Бояться было некогда

— Бомбили часто и сильно, — вспоминает она. – Не поверишь, когда сама стреляла, страшно не было, наверное, некогда бояться было. Надо было стрелять, сбивать их. Может быть, и я сбивала, разве поймёшь, когда одновременно стреляют несколько батарей. Зато, когда меня из наводчиц перевели поваром, вот тогда страху натерпелась. Так и думалось, что каждая бомба прямо в тебя летит…

На всю жизнь осталась в памяти страшная картина, которую увидела она в одной из подмосковных деревень близ Волоколамска. Посреди обезлюдевшей, наполовину сгоревшей деревни большая виселица и на ней четыре трупа казнённых гитлеровцами партизан. Молодая женщина и трое ребят, почти школьников. С почерневшими лицами, в обрывках одежды, сквозь которые видны были иссечённые плетьми спины. Немцев выбили из деревни чуть больше суток, наши пошли догонять отступающего врага, и снять тела казнённых людей на тот момент было просто некому…

Был и у меня ухажёр…

— Сейчас можно услышать, что в армии тогда и не кормили, и порядка не было, по телевизору в нынешних фильмах о той войне вообще Бог знает, что показывают. Не знаю… У нас всё было совсем по-другому. Кормили нас, по сравнению с тем, как дома питались, очень хорошо. Я впервые с начала войны не ходила голодной. И порядок был. Дисциплина была очень строгая. За малейшую провинность запросто можно было под трибунал попасть. Хотя, конечно, молодость и на войне молодость. И влюблялись, и письма писали, случалось, и на свидания бегали. Был и у меня ухажёр — показывает она старую пожелтевшую фотографию, с которой смотрит бравый моряк. — В конце 43-го нас, девчонок, стали заменять мужчинами. Вскоре демобилизовали и меня, а он остался воевать. Больше я о нём ничего не знаю.

С войной покончили мы счёты

Из тех девчонок, которые весной 42-го из Дунилова и окрестных деревень ушли на фронт, домой вернулась только она. Снова пошла работать на швейную фабрику. Через год с небольшим закончилась война, начали возвращаться домой солдаты, мало-помалу стала налаживаться жизнь.

— Трудно жили, — вздыхает Вера Александровна, — но были уверены, что раз уж победили, осталось совсем немного потерпеть, хорошенько поработать, и всё будет замечательно. И деревня ожила, по вечерам собирались на берегу Тезы парни и девчата, слушали соловьёв, пели песни, целовались украдкой. А в начале 60-х — новая напасть. Укрупнение на селе. Вначале руководство уговаривало, убеждало переселяться, а там, где люди не хотели покидать обжитых мест, вынуждали. Вот и в Тимофеевке обрезали свет, радио, перепахали дорогу — хочешь не хочешь, а пришлось переезжать.

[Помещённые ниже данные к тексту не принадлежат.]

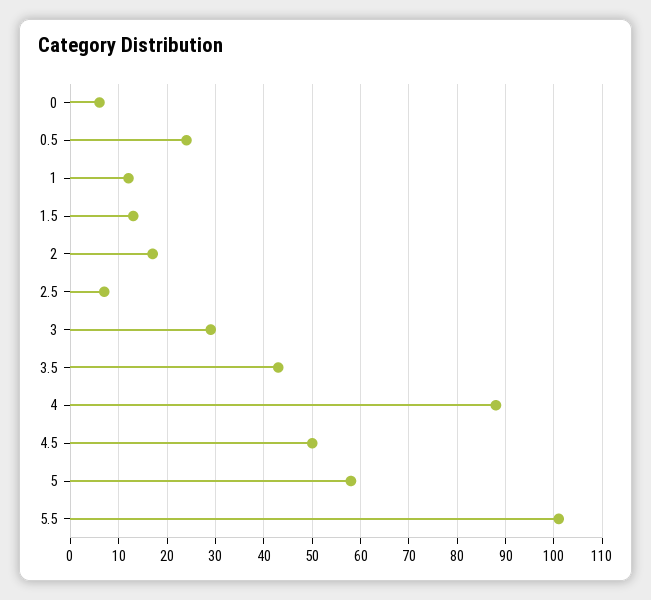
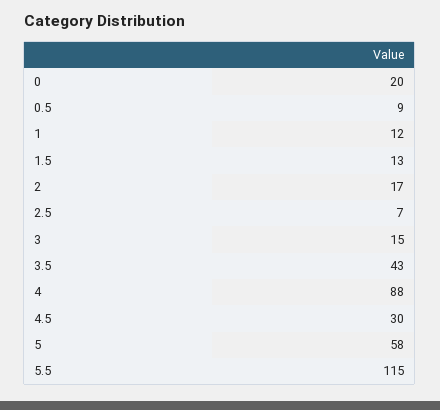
  {
-   "0": 5,
+   "0": 20,
-   "0.5": 25,
+   "0.5": 9,
    "1": 12,
    "1.5": 13,
    "2": 17,
    "2.5": 7,
-   "3": 30,
+   "3": 15,
    "3.5": 43,
    "4": 88,
-   "4.5": 50,
+   "4.5": 30,
    "5": 58,
-   "5.5": 100
+   "5.5": 115
  }

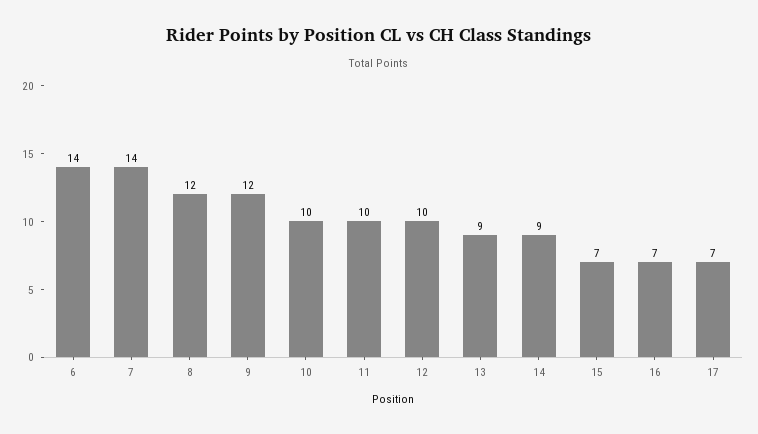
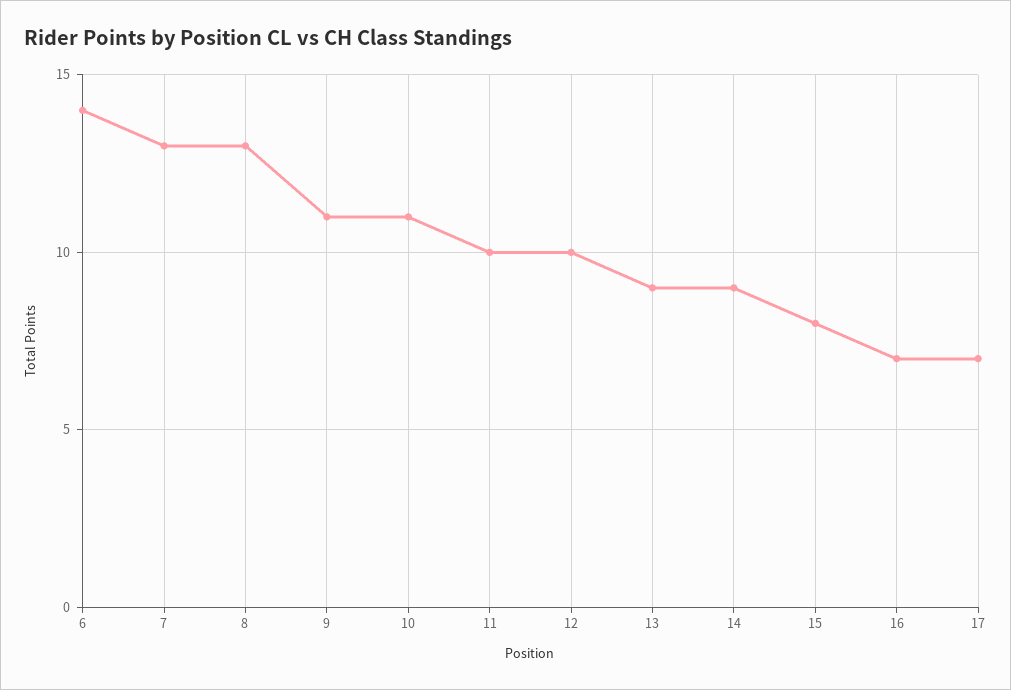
  {
    "6": 14,
-   "7": 14,
+   "7": 13,
-   "8": 12,
+   "8": 13,
-   "9": 12,
+   "9": 11,
-   "10": 10,
+   "10": 11,
    "11": 10,
    "12": 10,
    "13": 9,
    "14": 9,
-   "15": 7,
+   "15": 8,
    "16": 7,
    "17": 7
  }

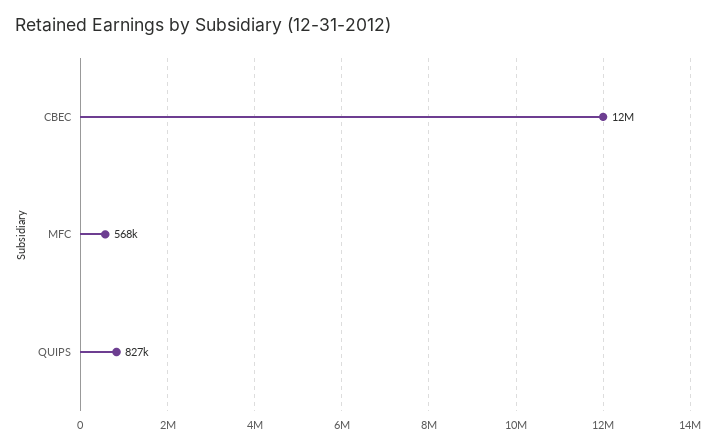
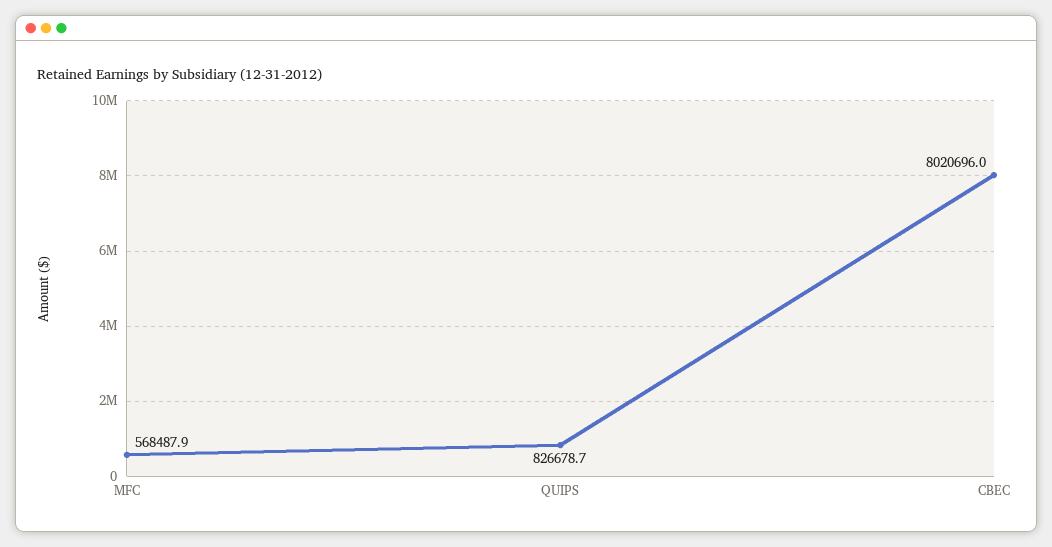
  {
-   "CBEC": 12000000,
+   "CBEC": 8020696,
    "MFC": 568487.9,
    "QUIPS": 826678.7
  }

Вот так в те годы появилась в Горицах Ярославская улица, застроенная переселенцами из Тимофеевки. Вера Александровна показывает на соседние дома, называет фамилии переселенцев. С тех пор и сама она живёт в доме с окнами на Тезу, который 60 лет назад поставил её отчим. Без малого сорок лет отработала Вера Александровна на швейной фабрике, в начале 90-х её с почестями проводили на заслуженный отдых. Сегодня маленький домик Веры Александровны состарился вместе со своей хозяйкой. Подгнило крыльцо, покосился забор.

— Да ладно, — отмахивается она, — мне хватит.

За этими простыми словами все они — поколение наших стариков, переживших голод предвоенных лет, выстоявших и победивших в величайшей в истории человечества войне, поднявших страну из руин послевоенной разрухи, построивших новые заводы и фабрики, самые мощные в мире ГЭС, первыми покорившие космос. Они свято верили, что делают это не для себя, делать что-то для себя им было просто некогда. Они делали это для нас. Делали искренне, от всей души. Может быть, не всё было правильно с точки зрения живущих сегодня, может быть. Хотя с умным видом судить всегда легче, чем что-то делать самим. Мы очень многим, если не всем, обязаны этим немощным старикам. Сегодня им нужно совсем немного — простое человеческое внимание, уважение, чуточку душевной теплоты. Оградить от плевков и осквернения памяти, от оскорбительных ярлыков типа «совки», со смаком навешиваемые новодворскими и иже с ними. Мы обязаны позаботиться о них, позаботиться по-человечески, а не для галочки в отчёте.